Directive
An exact transcription of the entries is required, with no images included.

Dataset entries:

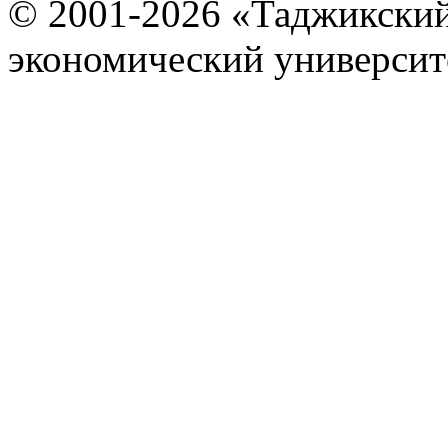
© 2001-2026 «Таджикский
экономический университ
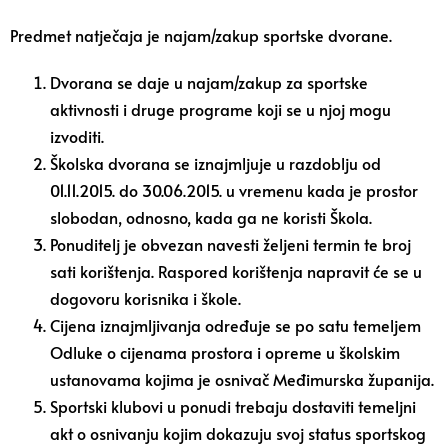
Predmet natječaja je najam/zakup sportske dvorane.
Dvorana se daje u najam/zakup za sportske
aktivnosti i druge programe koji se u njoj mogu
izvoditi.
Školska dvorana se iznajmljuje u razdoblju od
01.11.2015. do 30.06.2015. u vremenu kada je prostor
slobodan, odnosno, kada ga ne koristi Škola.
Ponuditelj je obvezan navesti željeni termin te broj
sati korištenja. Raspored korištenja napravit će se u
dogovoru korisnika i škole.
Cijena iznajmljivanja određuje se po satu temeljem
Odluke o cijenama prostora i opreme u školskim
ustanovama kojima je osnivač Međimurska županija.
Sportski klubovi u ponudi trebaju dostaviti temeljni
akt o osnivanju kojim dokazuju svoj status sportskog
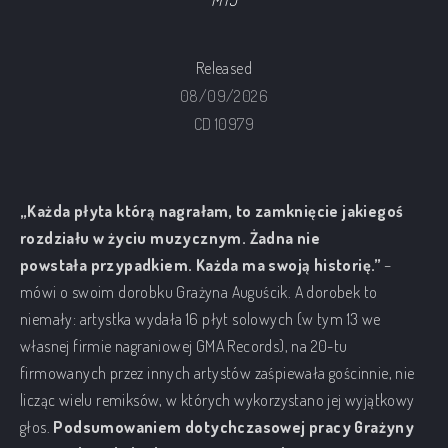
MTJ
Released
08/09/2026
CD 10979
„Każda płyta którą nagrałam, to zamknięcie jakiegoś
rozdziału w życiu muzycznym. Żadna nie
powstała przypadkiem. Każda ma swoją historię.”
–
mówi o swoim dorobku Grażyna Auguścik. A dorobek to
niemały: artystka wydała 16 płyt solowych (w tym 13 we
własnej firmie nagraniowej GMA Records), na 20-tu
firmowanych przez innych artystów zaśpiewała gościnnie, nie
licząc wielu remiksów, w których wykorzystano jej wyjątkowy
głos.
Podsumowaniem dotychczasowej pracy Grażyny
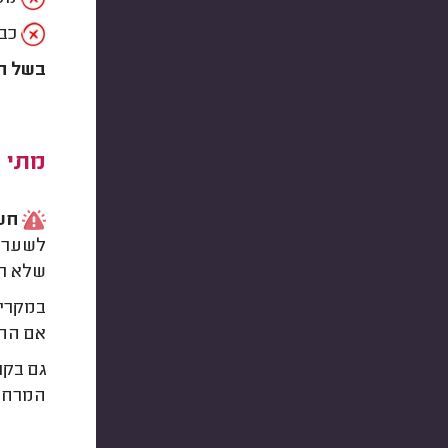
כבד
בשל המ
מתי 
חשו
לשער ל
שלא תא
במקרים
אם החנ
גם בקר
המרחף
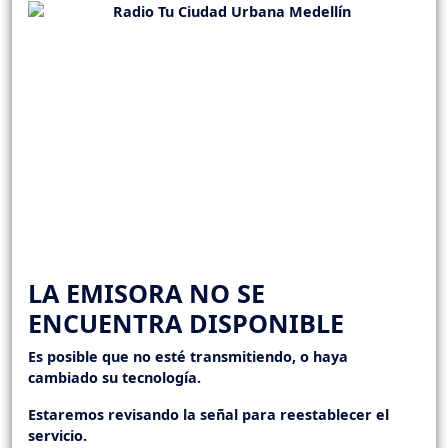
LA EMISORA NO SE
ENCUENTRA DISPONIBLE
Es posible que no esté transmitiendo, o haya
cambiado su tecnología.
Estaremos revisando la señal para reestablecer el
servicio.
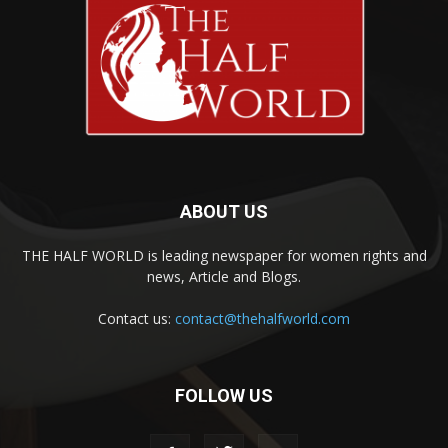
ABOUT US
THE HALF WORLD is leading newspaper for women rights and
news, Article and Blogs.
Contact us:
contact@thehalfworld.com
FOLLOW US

Finished task
© 2001-2026 «Таджикский
экономический университ
Predmet natječaja je najam/zakup sportske dvorane.
Dvorana se daje u najam/zakup za sportske
aktivnosti i druge programe koji se u njoj mogu
izvoditi.
Školska dvorana se iznajmljuje u razdoblju od
01.11.2015. do 30.06.2015. u vremenu kada je prostor
slobodan, odnosno, kada ga ne koristi Škola.
Ponuditelj je obvezan navesti željeni termin te broj
sati korištenja. Raspored korištenja napravit će se u
dogovoru korisnika i škole.
Cijena iznajmljivanja određuje se po satu temeljem
Odluke o cijenama prostora i opreme u školskim
ustanovama kojima je osnivač Međimurska županija.
Sportski klubovi u ponudi trebaju dostaviti temeljni
akt o osnivanju kojim dokazuju svoj status sportskog
MTJ
Released
08/09/2026
CD 10979
„Każda płyta którą nagrałam, to zamknięcie jakiegoś
rozdziału w życiu muzycznym. Żadna nie
powstała przypadkiem. Każda ma swoją historię.”
–
mówi o swoim dorobku Grażyna Auguścik. A dorobek to
niemały: artystka wydała 16 płyt solowych (w tym 13 we
własnej firmie nagraniowej GMA Records), na 20-tu
firmowanych przez innych artystów zaśpiewała gościnnie, nie
licząc wielu remiksów, w których wykorzystano jej wyjątkowy
głos.
Podsumowaniem dotychczasowej pracy Grażyny
כבד
בשל המ
מתי 
חשו
לשער ל
שלא תא
במקרים
אם החנ
גם בקר
המרחף
LA EMISORA NO SE
ENCUENTRA DISPONIBLE
Es posible que no esté transmitiendo, o haya
cambiado su tecnología.
Estaremos revisando la señal para reestablecer el
servicio.
ABOUT US
THE HALF WORLD is leading newspaper for women rights and
news, Article and Blogs.
Contact us:
contact@thehalfworld.com
FOLLOW US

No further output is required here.